Records of halictid bees - the second most common family - have declined by 17 per cent since the 1990s. Meanwhile, records for melittidae bees - a much rarer family - have gone down by as much as 41 per cent.
“It's important to remember that ‘bee’ doesn't just mean honeybees, even though honeybees are the most cultivated species,” said Dr Zattara.
“Our society's footprint impacts wild bees as well, which provide ecosystem services we depend on.”
The research team cautioned that though their study provides a close look at the global status of bee diversity, it is too general an analysis to make any certain claims about the current status of individual species.
“It's not really about how certain the numbers are here. It's more about the trend,” said Dr Zattara.
“It's about confirming what’s been shown to happen locally is going on globally. And also, about the fact that much better certainty will be achieved as more data are shared with public databases.”
But the researchers warn this type of certainty about global declines might not come until it is too late to reverse the trend.
They said urgent action needs to be taken to help protect the remaining populations of these vital pollinating insects.
“Something is happening to the bees, and something needs to be done,” said Dr Zattara.
“We cannot wait until we have absolute certainty because we rarely get there in natural sciences.
"The next step is prodding policymakers into action while we still have time. The bees cannot wait."

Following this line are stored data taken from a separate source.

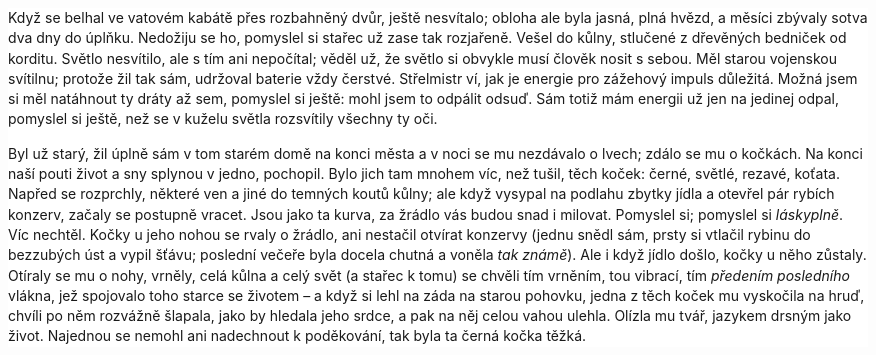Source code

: Když se belhal ve vatovém kabátě přes rozbahněný dvůr, ještě nesvítalo; obloha ale byla jasná, plná hvězd, a měsíci zbývaly sotva dva dny do úplňku. Nedožiju se ho, pomyslel si stařec už zase tak rozjařeně. Vešel do kůlny, stlučené z dřevěných bedniček od korditu. Světlo nesvítilo, ale s tím ani nepočítal; věděl už, že světlo si obvykle musí člověk nosit s sebou. Měl starou vojenskou svítilnu; protože žil tak sám, udržoval baterie vždy čerstvé. Střelmistr ví, jak je energie pro zážehový impuls důležitá. Možná jsem si měl natáhnout ty dráty až sem, pomyslel si ještě: mohl jsem to odpálit odsuď. Sám totiž mám energii už jen na jedinej odpal, pomyslel si ještě, než se v kuželu světla rozsvítily všechny ty oči.

Byl už starý, žil úplně sám v tom starém domě na konci města a v noci se mu nezdávalo o lvech; zdálo se mu o kočkách. Na konci naší pouti život a sny splynou v jedno, pochopil. Bylo jich tam mnohem víc, než tušil, těch koček: černé, světlé, rezavé, koťata. Napřed se rozprchly, některé ven a jiné do temných koutů kůlny; ale když vysypal na podlahu zbytky jídla a otevřel pár rybích konzerv, začaly se postupně vracet. Jsou jako ta kurva, za žrádlo vás budou snad i milovat. Pomyslel si; pomyslel si _láskyplně_. Víc nechtěl. Kočky u jeho nohou se rvaly o žrádlo, ani nestačil otvírat konzervy (jednu snědl sám, prsty si vtlačil rybinu do bezzubých úst a vypil šťávu; poslední večeře byla docela chutná a voněla _tak_ _známě_). Ale i když jídlo došlo, kočky u něho zůstaly. Otíraly se mu o nohy, vrněly, celá kůlna a celý svět (a stařec k tomu) se chvěli tím vrněním, tou vibrací, tím _předením_ _posledního_ vlákna, jež spojovalo toho starce se životem – a když si lehl na záda na starou pohovku, jedna z těch koček mu vyskočila na hruď, chvíli po něm rozvážně šlapala, jako by hledala jeho srdce, a pak na něj celou vahou ulehla. Olízla mu tvář, jazykem drsným jako život. Najednou se nemohl ani nadechnout k poděkování, tak byla ta černá kočka těžká.

</section>
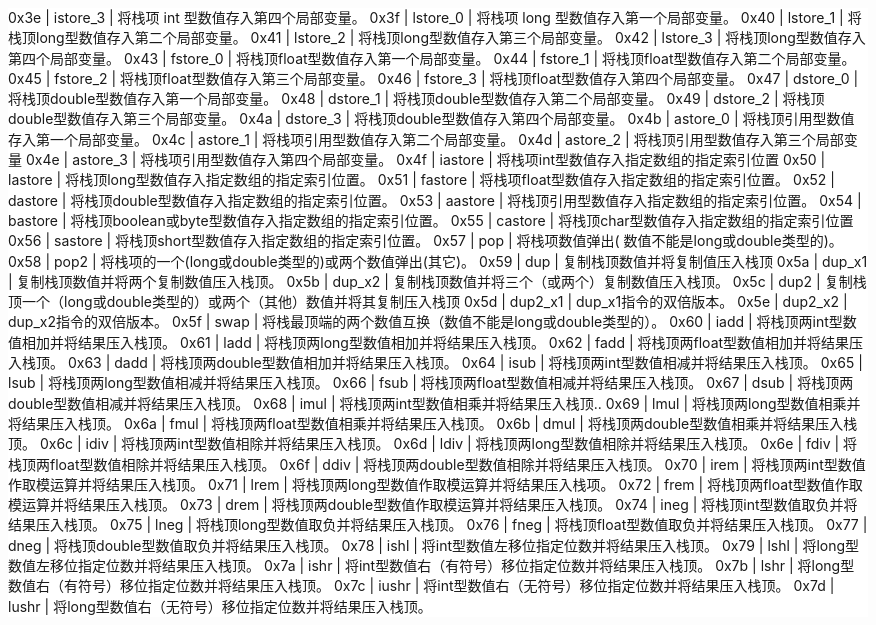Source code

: 0x3e | istore_3    | 将栈项 int 型数值存入第四个局部变量。
0x3f | lstore_0    | 将栈项 long 型数值存入第一个局部变量。
0x40 | lstore_1    | 将栈顶long型数值存入第二个局部变量。
0x41 | lstore_2    | 将栈顶long型数值存入第三个局部变量。
0x42 | lstore_3    | 将栈顶long型数值存入第四个局部变量。
0x43 | fstore_0    | 将栈顶float型数值存入第一个局部变量。
0x44 | fstore_1    | 将栈顶float型数值存入第二个局部变量。
0x45 | fstore_2    | 将栈顶float型数值存入第三个局部变量。
0x46 | fstore_3    | 将栈顶float型数值存入第四个局部变量。
0x47 | dstore_0    | 将栈顶double型数值存入第一个局部变量。
0x48 | dstore_1    | 将栈顶double型数值存入第二个局部变量。
0x49 | dstore_2    | 将栈顶double型数值存入第三个局部变量。
0x4a | dstore_3    | 将栈顶double型数值存入第四个局部变量。
0x4b | astore_0    | 将栈顶引用型数值存入第一个局部变量。
0x4c | astore_1    | 将栈项引用型数值存入第二个局部变量。
0x4d | astore_2    | 将栈顶引用型数值存入第三个局部变量
0x4e | astore_3    | 将栈项引用型数值存入第四个局部变量。
0x4f | iastore     | 将栈项int型数值存入指定数组的指定索引位置
0x50 | lastore     | 将栈顶long型数值存入指定数组的指定索引位置。
0x51 | fastore     | 将栈项float型数值存入指定数组的指定索引位置。
0x52 | dastore     | 将栈顶double型数值存入指定数组的指定索引位置。
0x53 | aastore     | 将栈顶引用型数值存入指定数组的指定索引位置。
0x54 | bastore     | 将栈顶boolean或byte型数值存入指定数组的指定索引位置。
0x55 | castore     | 将栈顶char型数值存入指定数组的指定索引位置
0x56 | sastore     | 将栈顶short型数值存入指定数组的指定索引位置。
0x57 | pop         | 将栈项数值弹出( 数值不能是long或double类型的)。
0x58 | pop2        | 将栈项的一个(long或double类型的)或两个数值弹出(其它)。
0x59 | dup         | 复制栈顶数值并将复制值压入栈顶
0x5a | dup_x1      | 复制栈顶数值并将两个复制数值压入栈顶。
0x5b | dup_x2      | 复制栈顶数值并将三个（或两个）复制数值压入栈顶。
0x5c | dup2        | 复制栈顶一个（long或double类型的）或两个（其他）数值并将其复制压入栈顶
0x5d | dup2_x1     | dup_x1指令的双倍版本。
0x5e | dup2_x2     | dup_x2指令的双倍版本。
0x5f | swap        | 将栈最顶端的两个数值互换（数值不能是long或double类型的）。
0x60 | iadd        | 将栈顶两int型数值相加并将结果压入栈顶。
0x61 | ladd        | 将栈顶两long型数值相加并将结果压入栈顶。
0x62 | fadd        | 将栈顶两float型数值相加并将结果压入栈顶。
0x63 | dadd        | 将栈顶两double型数值相加并将结果压入栈顶。
0x64 | isub        | 将栈顶两int型数值相减并将结果压入栈顶。
0x65 | lsub        | 将栈顶两long型数值相减并将结果压入栈顶。
0x66 | fsub        | 将栈顶两float型数值相减并将结果压入栈顶。
0x67 | dsub        | 将栈顶两double型数值相减并将结果压入栈顶。
0x68 | imul        | 将栈顶两int型数值相乘并将结果压入栈顶..
0x69 | lmul        | 将栈顶两long型数值相乘并将结果压入栈顶。
0x6a | fmul        | 将栈顶两float型数值相乘并将结果压入栈顶。
0x6b | dmul        | 将栈顶两double型数值相乘并将结果压入栈顶。
0x6c | idiv        | 将栈顶两int型数值相除并将结果压入栈顶。
0x6d | ldiv        | 将栈顶两long型数值相除并将结果压入栈顶。
0x6e | fdiv        | 将栈顶两float型数值相除并将结果压入栈顶。
0x6f | ddiv        | 将栈顶两double型数值相除并将结果压入栈顶。
0x70 | irem        | 将栈顶两int型数值作取模运算并将结果压入栈顶。
0x71 | lrem        | 将栈顶两long型数值作取模运算并将结果压入栈项。
0x72 | frem        | 将栈顶两float型数值作取模运算并将结果压入栈顶。
0x73 | drem        | 将栈顶两double型数值作取模运算并将结果压入栈顶。
0x74 | ineg        | 将栈顶int型数值取负并将结果压入栈顶。
0x75 | lneg        | 将栈顶long型数值取负并将结果压入栈顶。
0x76 | fneg        | 将栈顶float型数值取负并将结果压入栈顶。
0x77 | dneg        | 将栈顶double型数值取负并将结果压入栈顶。
0x78 | ishl        | 将int型数值左移位指定位数并将结果压入栈顶。
0x79 | lshl        | 将long型数值左移位指定位数并将结果压入栈顶。
0x7a | ishr        | 将int型数值右（有符号）移位指定位数并将结果压入栈顶。
0x7b | lshr        | 将long型数值右（有符号）移位指定位数并将结果压入栈顶。
0x7c | iushr       | 将int型数值右（无符号）移位指定位数并将结果压入栈顶。
0x7d | lushr       | 将long型数值右（无符号）移位指定位数并将结果压入栈顶。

The study is published as the UK government has approved the use of neonicotinoid insecticides, which were banned in the EU after they were linked to the decline of bees and birds.
Recent research has reinforced the link, after scientists found the substance - the most common insecticide worldwide, had a “big effect on the amount of sleep taken by both flies and bees.”
Around a third of wild bees are in decline in the UK, due to habitat loss, climate change and the use of toxic pesticides, according to a 2019 study.
The new research is published in the journal One Earth.